The pandemic swept events and in-person experiences off the table, leaving the team in a scramble. Could a communal brand survive now that many social rituals were outright prohibited?
Venture capitalists in California were warning that business owners needed 24 months of runway to survive, a buffer that simply isn't available to most early-stage businesses.
Luckily for Woody and Helena, the pandemic forced another shift in consumer behavior that worked to their advantage: suddenly, everyone was buying alcohol online. This reinforced their core ecommerce model, and without hesitation, they jumped on the opportunity to ramp up their online sales.
They just needed some cash to go all in—and they needed it fast.
Despite their increasing popularity, Haus hadn't yet become profitable. They were investing all of their revenue into scaling their business, so every penny they earned went back into their farm, their product development, and their employees.
The financial exercise of assessing our cash flow was so important. We wanted to make our business as nimble as possible without firing anybody. And what we realized was that we could keep growing if we shifted our business online.
“We knew that we were going to need more capital. We had planned to raise another round from our original investors so that we could grow even faster, so we figured, now’s a good time as any,” says Helena.
Securing "founder-friendly" capital
Since the founders needed money fast while maintaining total control over their brand, venture funding was out of the question. And with typical lenders, like banks, the process of receiving a small business loan can take up to three months. Some lenders may offer funding in as little as 30 days, but the paperwork and the vetting process is gruelling for business owners who are already spread thin.
“We weren’t old enough as a business to be approved for a bank loan, and all the other types of debt financing that we explored were just terrifying,” Helena explains.
We wanted a founder-friendly way of taking capital that wasn’t through a bank or through venture funding. That’s when we found out about Shopify Capital.
Shopify Capital offered them an alternative. Capital gives qualifying merchants access to funding to grow their business. There’s no lengthy application process, credit checks, or extensive paperwork required.
There was no heavy-lifting with Shopify. They have access to all of our business data and all of our transactions run through Shopify’s platform. They made an educated decision quickly about how much money we qualified for and we received the funds in our bank account a few days later.
Shopify Capital is most frequently used to either fuel growing businesses or to help business owners better manage their cash flow. The Haus team put their Capital offer to use by doubling down on their digital marketing investment.

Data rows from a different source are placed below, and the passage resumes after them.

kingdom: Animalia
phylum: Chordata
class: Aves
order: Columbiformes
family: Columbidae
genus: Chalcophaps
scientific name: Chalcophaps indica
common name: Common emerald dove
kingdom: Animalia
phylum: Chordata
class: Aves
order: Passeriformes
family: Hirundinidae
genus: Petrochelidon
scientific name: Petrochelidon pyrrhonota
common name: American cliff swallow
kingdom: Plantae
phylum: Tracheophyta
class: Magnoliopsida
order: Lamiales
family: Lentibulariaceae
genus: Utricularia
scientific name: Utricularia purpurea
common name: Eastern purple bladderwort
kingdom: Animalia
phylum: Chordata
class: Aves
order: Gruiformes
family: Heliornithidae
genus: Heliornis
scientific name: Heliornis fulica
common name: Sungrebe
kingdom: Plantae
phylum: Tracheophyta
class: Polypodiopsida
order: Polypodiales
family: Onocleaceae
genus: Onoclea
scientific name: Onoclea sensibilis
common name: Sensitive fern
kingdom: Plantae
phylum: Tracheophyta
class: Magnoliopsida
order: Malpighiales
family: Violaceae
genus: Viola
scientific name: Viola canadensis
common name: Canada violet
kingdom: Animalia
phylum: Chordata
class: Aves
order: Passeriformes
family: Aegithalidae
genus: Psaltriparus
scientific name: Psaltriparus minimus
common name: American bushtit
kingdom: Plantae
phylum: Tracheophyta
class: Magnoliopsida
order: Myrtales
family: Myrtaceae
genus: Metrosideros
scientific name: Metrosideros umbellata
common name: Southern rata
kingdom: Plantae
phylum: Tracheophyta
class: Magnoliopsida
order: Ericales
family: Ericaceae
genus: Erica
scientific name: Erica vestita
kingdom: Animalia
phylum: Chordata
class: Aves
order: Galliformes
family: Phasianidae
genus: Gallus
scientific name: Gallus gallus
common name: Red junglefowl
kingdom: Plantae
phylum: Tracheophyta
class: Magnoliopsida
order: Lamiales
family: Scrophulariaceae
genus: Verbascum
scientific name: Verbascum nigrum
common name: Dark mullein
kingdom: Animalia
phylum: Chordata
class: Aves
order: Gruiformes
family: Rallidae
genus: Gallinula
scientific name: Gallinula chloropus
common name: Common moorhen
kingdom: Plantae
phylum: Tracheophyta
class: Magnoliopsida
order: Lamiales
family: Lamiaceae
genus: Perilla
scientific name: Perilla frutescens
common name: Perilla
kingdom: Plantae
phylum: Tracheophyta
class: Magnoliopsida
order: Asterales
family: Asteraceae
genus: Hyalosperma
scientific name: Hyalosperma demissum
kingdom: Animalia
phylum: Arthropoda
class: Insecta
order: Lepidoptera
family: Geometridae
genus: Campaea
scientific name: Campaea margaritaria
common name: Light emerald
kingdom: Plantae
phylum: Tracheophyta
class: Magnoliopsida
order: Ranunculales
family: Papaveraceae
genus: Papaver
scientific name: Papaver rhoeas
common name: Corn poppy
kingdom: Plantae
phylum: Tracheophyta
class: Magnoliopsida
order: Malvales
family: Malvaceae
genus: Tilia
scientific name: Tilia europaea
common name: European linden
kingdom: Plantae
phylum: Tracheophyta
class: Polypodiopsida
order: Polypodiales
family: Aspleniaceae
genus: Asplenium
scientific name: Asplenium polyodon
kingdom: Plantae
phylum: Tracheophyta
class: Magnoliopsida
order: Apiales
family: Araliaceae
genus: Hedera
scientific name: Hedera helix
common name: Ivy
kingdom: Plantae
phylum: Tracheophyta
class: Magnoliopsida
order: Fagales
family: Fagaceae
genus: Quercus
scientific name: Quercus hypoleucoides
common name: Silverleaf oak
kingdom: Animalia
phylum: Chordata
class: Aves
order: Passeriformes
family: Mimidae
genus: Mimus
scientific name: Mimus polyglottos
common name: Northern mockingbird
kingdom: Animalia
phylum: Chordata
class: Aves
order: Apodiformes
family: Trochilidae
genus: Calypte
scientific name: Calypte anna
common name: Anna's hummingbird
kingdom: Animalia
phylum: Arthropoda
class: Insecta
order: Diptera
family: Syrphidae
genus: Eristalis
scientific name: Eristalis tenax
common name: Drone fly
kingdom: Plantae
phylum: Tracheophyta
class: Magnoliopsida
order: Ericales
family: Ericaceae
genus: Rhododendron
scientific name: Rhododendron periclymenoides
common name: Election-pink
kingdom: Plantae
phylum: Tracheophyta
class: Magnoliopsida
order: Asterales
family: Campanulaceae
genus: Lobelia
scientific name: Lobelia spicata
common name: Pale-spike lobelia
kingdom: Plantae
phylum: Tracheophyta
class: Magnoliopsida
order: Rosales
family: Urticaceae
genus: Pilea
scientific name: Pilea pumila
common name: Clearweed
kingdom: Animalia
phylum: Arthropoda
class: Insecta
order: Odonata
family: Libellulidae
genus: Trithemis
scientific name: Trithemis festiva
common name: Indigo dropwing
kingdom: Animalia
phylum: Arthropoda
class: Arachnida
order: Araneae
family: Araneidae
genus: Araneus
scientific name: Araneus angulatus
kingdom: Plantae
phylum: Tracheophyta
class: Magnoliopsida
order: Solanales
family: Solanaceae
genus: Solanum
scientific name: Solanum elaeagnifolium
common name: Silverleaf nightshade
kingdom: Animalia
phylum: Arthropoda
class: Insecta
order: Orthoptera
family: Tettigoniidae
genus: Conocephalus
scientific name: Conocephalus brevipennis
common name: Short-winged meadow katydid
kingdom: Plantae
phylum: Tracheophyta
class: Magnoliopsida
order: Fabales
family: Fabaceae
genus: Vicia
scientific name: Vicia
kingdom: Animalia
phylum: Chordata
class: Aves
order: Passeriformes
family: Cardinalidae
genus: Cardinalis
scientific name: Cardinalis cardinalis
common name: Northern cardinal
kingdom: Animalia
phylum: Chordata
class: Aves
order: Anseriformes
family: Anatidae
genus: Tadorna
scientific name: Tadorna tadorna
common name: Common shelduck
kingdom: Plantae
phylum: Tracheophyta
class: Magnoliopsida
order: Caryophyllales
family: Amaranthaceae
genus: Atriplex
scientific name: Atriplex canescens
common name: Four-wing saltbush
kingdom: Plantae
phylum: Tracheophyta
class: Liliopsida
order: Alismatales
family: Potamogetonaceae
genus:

The pivot has paid for itself, and then some. Their return on ad spend was up 250% as of April, and their overall business has grown 500% since January.
“I feel like we haven’t even begun to tap into the ecosystem of what Shopify can do for us. And that’s exciting,” Helena says.
Small businesses have real options to grow with Shopify Capital. The way they want to grow, in a way that’s aligned with their brand. That was really important to us.
Funding your future
Many business owners wrestle with the idea of raising money, viewing funding as little more than bad debt. But the old adage “it takes money to make money” rings true for the Hambrechts. Indeed, raising money is a key part of being a business owner. Helena, a startup veteran, says she’s got no problem seeking funding because she believes in her product and the company’s ethos—she’s betting on herself.
Looking forward, the Haus founders hope to continue using Shopify Capital to fuel their business, and see it as a sustainable growth lever for the brand. “It’s great to know that we can continue to take funding from Shopify Capital. It's not just a one-time thing if we're performing well,” says Helena.
As for her advice to other small businesses navigating the pandemic, Helena says: “Assume that whatever plans you have laid out in front of you can be overturned overnight. Everyday is going to be different. You have to be adaptable and you have to stay calm."